Distal Histidine Stabilizes Bound O2 and Acts as a Gate for Ligand Entry in Both Subunits of Adult Human Hemoglobin

The role of the distal histidine in regulating ligand binding to adult human hemoglobin (HbA) was re-examined systematically by preparing His(E7) to Gly, Ala, Leu, Gln, Phe, and Trp mutants of both Hb subunits. Rate constants for O-2, CO, and NO binding were measured using rapid mixing and laser photolysis experiments designed to minimize autoxidation of the unstable apolar E7 mutants. Replacing His(E7) with Gly, Ala, Leu, or Phe causes 20-500-fold increases in the rates of O-2 dissociation from either Hb subunit, demonstrating unambiguously that the native His(E7) imidazole side chain forms a strong hydrogen bond with bound O-2 in both the alpha and beta chains (Delta G(His(E7)H-bond) approximate to -8 kJ/mol). As the size of the E7 amino acid is increased from Gly to Phe, decreases in k(O2)', k(NO)', and calculated bimolecular rates of CO entry (k(entry)') are observed. Replacing His(E7) with Trp causes further decreases in k(O2)', k(NO)', and k(entry)' to 1-2 mu M-1 s(-1) in beta subunits, whereas ligand rebinding to alpha Trp(E7) subunits after photolysis is markedly biphasic, with fast k(O2)', k(CO)', and k(NO)' values approximate to 150 mu M-1 s(-1) and slow rate constants approximate to 0.1 to 1 mu M-1 s(-1).

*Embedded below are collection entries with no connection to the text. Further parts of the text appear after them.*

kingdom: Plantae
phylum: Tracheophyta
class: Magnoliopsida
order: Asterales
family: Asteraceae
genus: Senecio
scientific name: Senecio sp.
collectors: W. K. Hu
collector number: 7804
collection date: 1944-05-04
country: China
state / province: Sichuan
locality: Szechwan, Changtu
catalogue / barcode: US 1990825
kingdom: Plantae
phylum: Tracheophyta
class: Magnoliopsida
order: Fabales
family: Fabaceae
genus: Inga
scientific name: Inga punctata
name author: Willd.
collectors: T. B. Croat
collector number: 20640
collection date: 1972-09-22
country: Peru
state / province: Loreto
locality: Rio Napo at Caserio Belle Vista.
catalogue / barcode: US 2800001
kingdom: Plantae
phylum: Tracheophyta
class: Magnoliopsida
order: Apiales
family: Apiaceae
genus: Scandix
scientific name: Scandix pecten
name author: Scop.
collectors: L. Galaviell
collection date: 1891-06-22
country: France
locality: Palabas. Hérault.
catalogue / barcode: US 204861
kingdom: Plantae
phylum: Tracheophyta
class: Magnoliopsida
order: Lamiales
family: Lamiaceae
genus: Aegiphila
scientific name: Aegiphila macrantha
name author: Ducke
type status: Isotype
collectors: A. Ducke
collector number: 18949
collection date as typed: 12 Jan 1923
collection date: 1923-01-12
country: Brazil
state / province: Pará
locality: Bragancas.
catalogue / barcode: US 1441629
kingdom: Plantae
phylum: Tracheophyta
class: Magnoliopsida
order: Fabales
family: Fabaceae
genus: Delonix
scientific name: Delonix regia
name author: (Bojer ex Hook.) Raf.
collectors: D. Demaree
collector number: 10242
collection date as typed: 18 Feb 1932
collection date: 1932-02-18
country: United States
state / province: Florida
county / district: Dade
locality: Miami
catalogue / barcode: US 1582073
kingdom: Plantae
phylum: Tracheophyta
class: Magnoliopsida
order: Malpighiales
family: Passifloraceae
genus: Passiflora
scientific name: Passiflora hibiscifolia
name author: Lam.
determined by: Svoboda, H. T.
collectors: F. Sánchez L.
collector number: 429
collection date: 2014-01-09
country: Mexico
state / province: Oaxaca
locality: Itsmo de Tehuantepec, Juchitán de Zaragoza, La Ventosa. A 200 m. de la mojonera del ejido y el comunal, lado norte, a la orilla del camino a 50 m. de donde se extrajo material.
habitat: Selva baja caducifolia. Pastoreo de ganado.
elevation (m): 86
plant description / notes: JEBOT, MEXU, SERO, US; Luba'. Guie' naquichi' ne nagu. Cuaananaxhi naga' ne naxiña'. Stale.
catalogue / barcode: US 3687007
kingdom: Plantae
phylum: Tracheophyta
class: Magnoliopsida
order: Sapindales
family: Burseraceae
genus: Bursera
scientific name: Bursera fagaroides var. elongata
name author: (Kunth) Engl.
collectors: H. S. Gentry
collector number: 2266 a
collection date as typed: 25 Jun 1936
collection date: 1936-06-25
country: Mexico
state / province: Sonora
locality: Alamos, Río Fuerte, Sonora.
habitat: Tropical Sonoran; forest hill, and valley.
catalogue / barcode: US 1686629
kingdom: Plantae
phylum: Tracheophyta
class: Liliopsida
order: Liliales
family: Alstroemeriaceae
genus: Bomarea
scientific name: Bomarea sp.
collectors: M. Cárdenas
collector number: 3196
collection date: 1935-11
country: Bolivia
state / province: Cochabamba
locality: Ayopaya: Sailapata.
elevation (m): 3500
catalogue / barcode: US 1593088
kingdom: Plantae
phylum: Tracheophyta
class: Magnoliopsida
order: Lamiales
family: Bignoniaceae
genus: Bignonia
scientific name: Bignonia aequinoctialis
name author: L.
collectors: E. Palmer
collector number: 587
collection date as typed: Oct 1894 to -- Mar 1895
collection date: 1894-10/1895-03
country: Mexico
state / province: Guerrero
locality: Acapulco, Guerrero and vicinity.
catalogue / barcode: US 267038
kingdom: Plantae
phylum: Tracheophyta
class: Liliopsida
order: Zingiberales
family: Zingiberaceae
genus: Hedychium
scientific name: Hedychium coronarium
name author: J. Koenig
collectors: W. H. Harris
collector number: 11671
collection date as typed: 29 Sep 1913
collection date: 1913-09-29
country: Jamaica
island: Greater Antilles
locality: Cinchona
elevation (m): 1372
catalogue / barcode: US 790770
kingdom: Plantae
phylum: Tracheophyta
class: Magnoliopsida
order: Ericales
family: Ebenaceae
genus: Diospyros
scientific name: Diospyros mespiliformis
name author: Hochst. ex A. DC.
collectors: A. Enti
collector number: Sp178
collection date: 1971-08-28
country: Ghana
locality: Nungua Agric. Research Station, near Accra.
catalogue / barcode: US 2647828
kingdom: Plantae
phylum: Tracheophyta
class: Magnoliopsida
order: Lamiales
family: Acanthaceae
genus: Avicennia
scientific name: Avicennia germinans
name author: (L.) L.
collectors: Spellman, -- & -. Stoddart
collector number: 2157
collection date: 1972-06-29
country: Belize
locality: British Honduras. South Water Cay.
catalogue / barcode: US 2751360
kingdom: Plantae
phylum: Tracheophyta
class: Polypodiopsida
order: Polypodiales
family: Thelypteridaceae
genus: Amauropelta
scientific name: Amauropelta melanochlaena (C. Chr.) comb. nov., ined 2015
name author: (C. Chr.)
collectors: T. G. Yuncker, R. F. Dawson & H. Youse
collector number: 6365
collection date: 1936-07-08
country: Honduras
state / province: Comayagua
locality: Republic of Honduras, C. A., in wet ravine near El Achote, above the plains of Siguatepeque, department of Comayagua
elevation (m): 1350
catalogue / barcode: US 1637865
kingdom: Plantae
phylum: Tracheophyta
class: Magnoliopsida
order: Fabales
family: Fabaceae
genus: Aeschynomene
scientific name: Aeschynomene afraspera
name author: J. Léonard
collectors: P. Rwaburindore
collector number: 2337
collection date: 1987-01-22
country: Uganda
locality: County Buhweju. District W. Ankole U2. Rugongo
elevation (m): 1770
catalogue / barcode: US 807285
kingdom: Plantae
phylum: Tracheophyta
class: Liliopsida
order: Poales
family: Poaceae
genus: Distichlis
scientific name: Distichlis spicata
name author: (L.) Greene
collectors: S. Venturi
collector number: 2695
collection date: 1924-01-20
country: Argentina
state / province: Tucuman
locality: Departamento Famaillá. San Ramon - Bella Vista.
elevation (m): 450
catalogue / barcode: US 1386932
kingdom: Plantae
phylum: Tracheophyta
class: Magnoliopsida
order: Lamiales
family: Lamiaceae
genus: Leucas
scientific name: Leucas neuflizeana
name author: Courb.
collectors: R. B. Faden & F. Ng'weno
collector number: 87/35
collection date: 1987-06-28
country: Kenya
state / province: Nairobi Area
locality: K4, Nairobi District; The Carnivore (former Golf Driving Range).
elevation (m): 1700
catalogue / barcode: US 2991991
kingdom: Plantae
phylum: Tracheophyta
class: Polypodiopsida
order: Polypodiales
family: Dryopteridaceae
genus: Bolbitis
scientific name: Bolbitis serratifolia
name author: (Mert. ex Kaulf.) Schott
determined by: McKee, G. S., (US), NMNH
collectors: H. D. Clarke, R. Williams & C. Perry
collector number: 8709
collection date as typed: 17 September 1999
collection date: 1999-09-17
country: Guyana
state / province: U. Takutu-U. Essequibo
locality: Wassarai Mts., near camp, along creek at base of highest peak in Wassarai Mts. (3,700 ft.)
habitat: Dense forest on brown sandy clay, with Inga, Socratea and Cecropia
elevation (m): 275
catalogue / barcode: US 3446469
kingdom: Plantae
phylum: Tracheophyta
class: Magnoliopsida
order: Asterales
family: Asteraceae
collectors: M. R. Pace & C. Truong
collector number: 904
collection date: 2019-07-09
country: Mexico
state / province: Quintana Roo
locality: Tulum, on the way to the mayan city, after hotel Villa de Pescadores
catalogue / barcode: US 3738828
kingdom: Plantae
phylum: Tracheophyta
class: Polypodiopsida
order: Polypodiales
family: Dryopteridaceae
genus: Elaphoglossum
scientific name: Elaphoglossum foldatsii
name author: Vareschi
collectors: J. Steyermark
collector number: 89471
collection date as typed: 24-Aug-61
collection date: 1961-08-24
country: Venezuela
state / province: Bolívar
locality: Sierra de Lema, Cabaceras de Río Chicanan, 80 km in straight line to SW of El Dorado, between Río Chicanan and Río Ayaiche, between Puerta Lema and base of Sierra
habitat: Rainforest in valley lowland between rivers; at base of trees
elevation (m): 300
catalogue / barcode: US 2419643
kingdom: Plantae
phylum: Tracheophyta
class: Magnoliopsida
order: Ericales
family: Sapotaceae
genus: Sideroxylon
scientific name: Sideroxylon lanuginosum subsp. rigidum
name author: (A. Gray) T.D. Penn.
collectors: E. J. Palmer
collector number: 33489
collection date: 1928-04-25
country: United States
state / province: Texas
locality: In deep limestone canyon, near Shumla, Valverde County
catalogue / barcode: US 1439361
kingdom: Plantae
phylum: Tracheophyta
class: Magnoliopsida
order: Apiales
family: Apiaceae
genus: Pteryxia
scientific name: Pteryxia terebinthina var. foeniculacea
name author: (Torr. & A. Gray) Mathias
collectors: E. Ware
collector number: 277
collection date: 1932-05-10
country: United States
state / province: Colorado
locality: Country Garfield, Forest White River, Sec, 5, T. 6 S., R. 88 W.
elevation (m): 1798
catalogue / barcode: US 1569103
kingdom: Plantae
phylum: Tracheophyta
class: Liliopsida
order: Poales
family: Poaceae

Rapid bimolecular rebinding to an open alpha subunit conformation occurs immediately after photolysis of the alpha Trp(E7) mutant at high ligand concentrations. However, at equilibrium the closed alpha Trp(E7) side chain inhibits the rate of ligand binding > 200-fold. These data suggest strongly that the E7 side chain functions as a gate for ligand entry in both HbA subunits.